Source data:

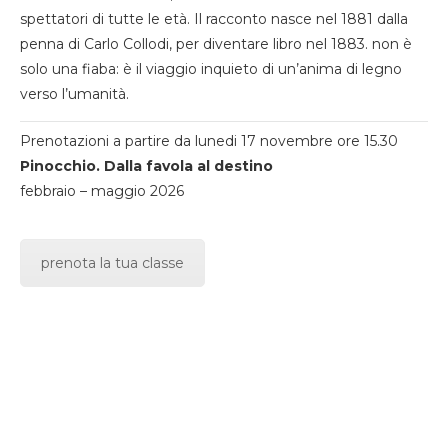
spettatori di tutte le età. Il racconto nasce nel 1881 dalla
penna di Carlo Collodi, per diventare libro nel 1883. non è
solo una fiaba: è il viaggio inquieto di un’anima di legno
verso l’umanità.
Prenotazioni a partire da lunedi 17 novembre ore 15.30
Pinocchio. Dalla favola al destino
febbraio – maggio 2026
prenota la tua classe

* * *

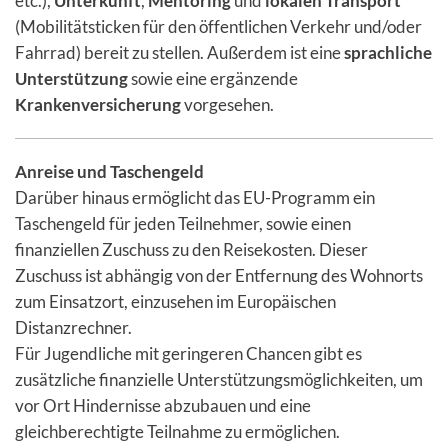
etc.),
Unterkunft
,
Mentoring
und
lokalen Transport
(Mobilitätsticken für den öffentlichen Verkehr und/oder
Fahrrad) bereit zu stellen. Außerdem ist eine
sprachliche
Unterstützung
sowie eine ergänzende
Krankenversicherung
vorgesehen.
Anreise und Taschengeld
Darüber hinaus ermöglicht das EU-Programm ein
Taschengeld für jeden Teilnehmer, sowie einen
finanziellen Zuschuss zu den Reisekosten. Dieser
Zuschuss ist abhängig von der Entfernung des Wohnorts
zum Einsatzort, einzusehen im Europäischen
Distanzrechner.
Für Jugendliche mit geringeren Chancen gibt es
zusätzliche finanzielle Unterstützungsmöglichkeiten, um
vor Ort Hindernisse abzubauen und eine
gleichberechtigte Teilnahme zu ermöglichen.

> **THE TASK**
Copy the lines of the material above, starting with the line containing "spettatori di tutte" and continuing up to and including the line containing "prenota la tua classe". Keep each line unchanged.

> **WRITTEN SOLUTION**
spettatori di tutte le età. Il racconto nasce nel 1881 dalla
penna di Carlo Collodi, per diventare libro nel 1883. non è
solo una fiaba: è il viaggio inquieto di un’anima di legno
verso l’umanità.
Prenotazioni a partire da lunedi 17 novembre ore 15.30
Pinocchio. Dalla favola al destino
febbraio – maggio 2026
prenota la tua classe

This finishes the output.